As he clicked through the series of cross sections of my chest, he stopped somewhere above my heart and pointed. “See that blurry mass right there? That’s not supposed to be there.” He continued to click forward, bit by bit revealing the 13.3 centimeters of uninvited guest residing in the spaces surrounding my heart and lungs. I remained stolid in the unreality of it all. I didn’t feel the thing nearly the size of a grapefruit inside of me, so how could it really be there? Maybe it was some kind of mistake. It was just an image on a screen after all.
“It’s okay to be upset,” I hear the doctor say. “Most people are upset when they get this kind of news.” I nearly apologize for my lack of reaction. I feel like I am doing the moment an injustice by not falling to my knees or at least squeezing out a few tears to indicate that I understand the weight of what I am being told.
“I’m not sure I know how to react,” I respond truthfully. I look at my mom sitting beside me; she puts a hand on my shoulder as the tears run down her face. After a few moments spent letting the shock dissipate, we ask how cancer can be the cause of chronic itching. The doctor explains that while the direct connection between the two is not precisely known, there is a well-documented association between itching and lymphoma. I’m amazed that this is the first time we have ever heard of this. In the dozens of appointments in which I had described my symptoms to well-trained medical professionals, never had cancer even been a consideration in their attempts to explain my condition.
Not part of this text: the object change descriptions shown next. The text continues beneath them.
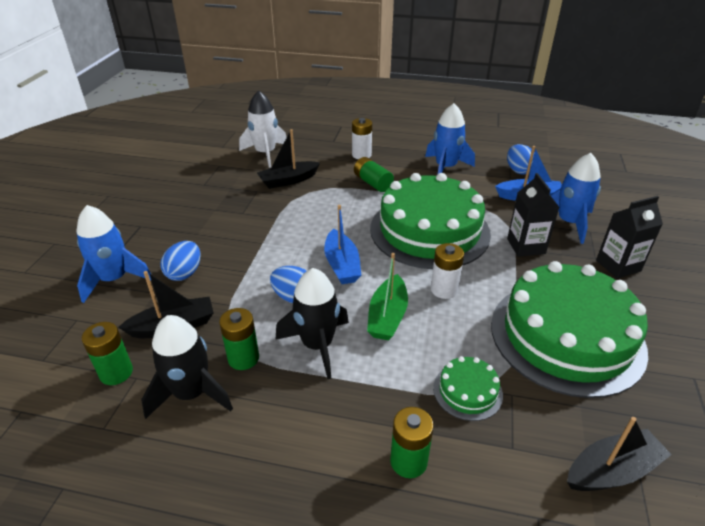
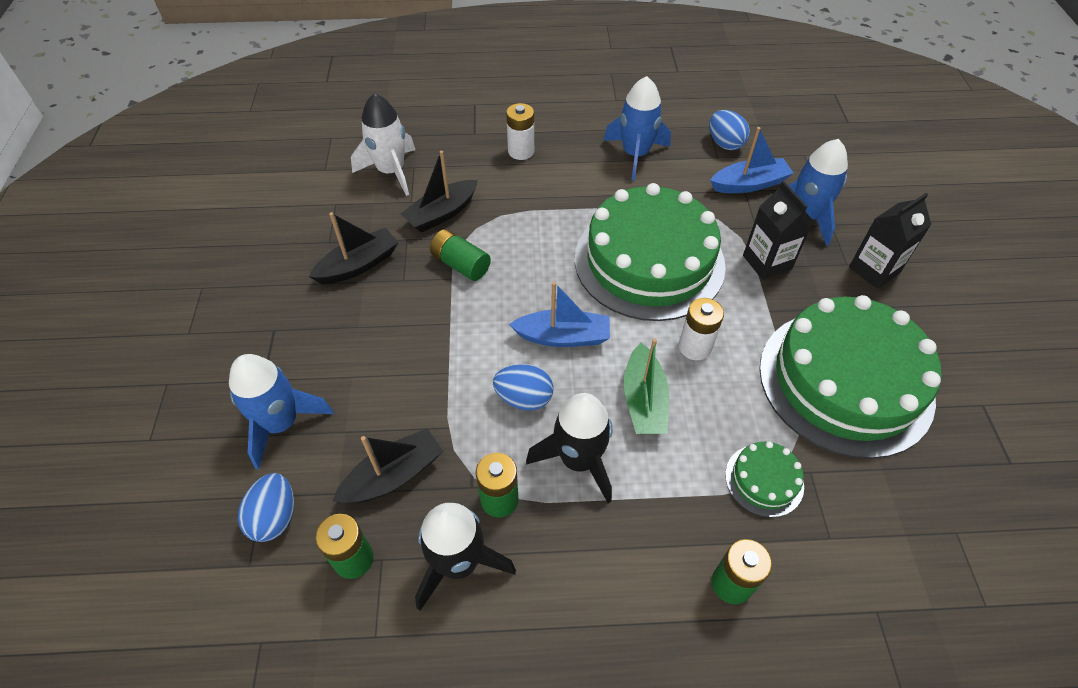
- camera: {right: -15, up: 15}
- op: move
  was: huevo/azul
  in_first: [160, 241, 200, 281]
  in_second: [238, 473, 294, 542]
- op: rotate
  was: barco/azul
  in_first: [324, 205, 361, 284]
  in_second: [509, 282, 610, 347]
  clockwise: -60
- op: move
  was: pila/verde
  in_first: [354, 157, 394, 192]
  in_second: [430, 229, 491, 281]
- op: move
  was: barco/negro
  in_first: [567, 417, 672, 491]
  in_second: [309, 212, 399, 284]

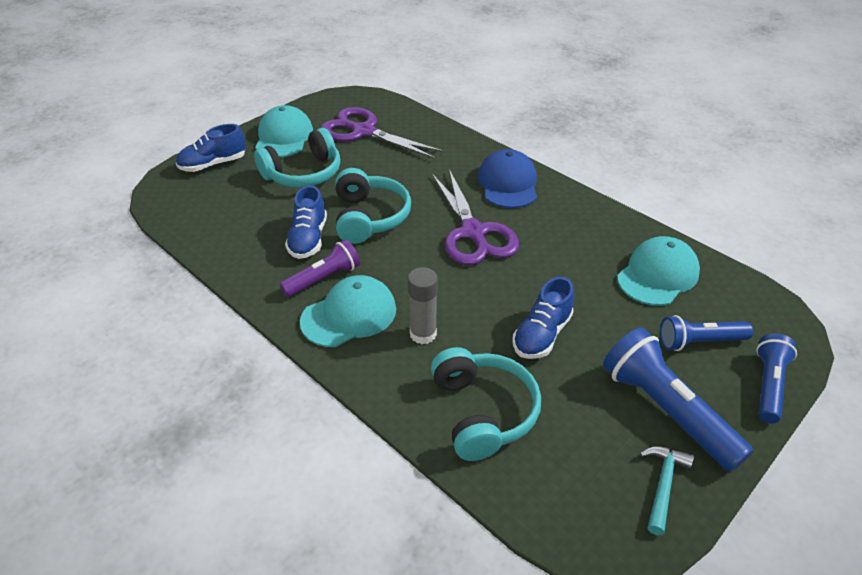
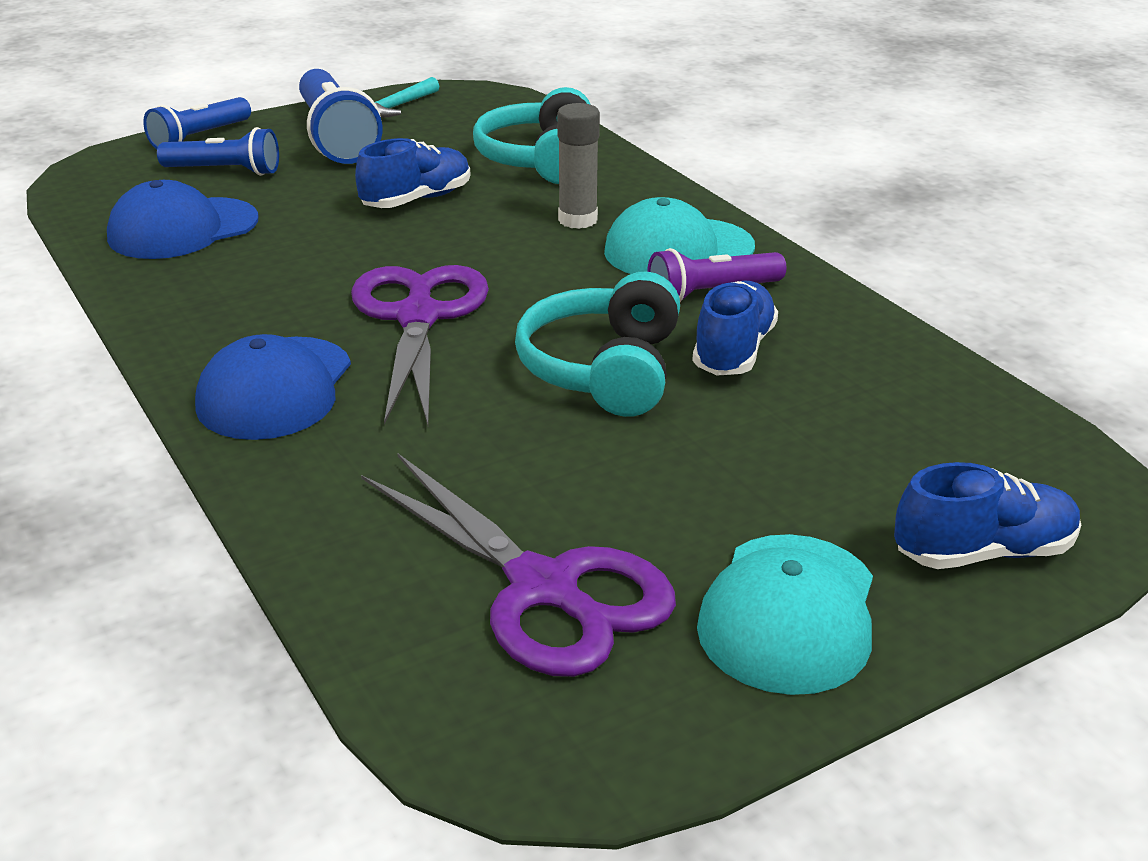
- camera: {right: -165, up: -10}
- op: delete
  was: auriculares/turquesa
  in_first: [254, 128, 341, 188]
- op: recolor
  was: gorra/turquesa
  now: gorra/azul
  in_first: [617, 236, 700, 306]
  in_second: [107, 180, 258, 259]

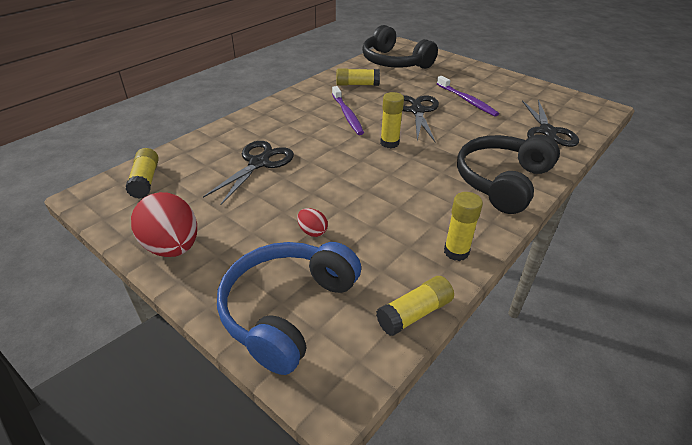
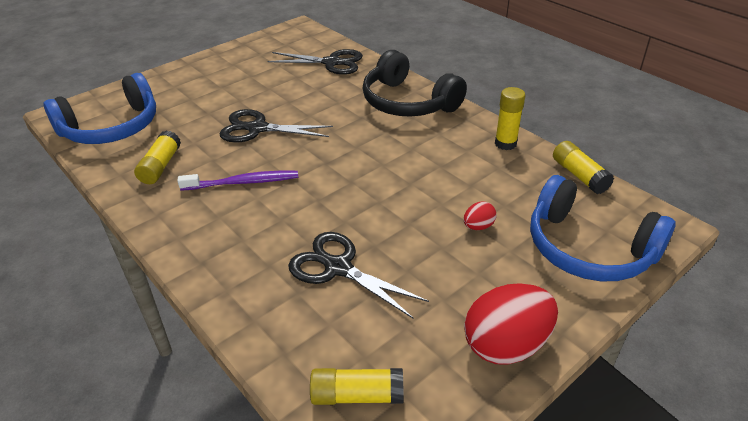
- camera: {right: -80, up: 0}
- op: recolor
  was: auriculares/negro
  now: auriculares/azul
  in_first: [362, 25, 438, 69]
  in_second: [44, 73, 156, 144]
- op: delete
  was: barra de pegamento/amarillo
  in_first: [380, 92, 404, 148]
- op: delete
  was: cepillo de dientes/morado
  in_first: [437, 76, 499, 117]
“We’ll have to do a biopsy of the mass to determine for sure what kind of cancer this is, but I feel 90% sure that we’re looking at Hodgkin’s Lymphoma.” The doctor assures us that of all the cancers to get, this is the one you want. A morbidly humorous image forms in my mind of strolling down an isle of cancers, a salesman pointing to Hodgkin’s with a reassuring wink, This is the one you want, kid. At least I had the sense to get the right brand of cancer.

Knowing we could not move forward until the biopsy was taken and the results analyzed, we walked out of room 41A, grateful we finally had our answer, terrified by what the answer meant.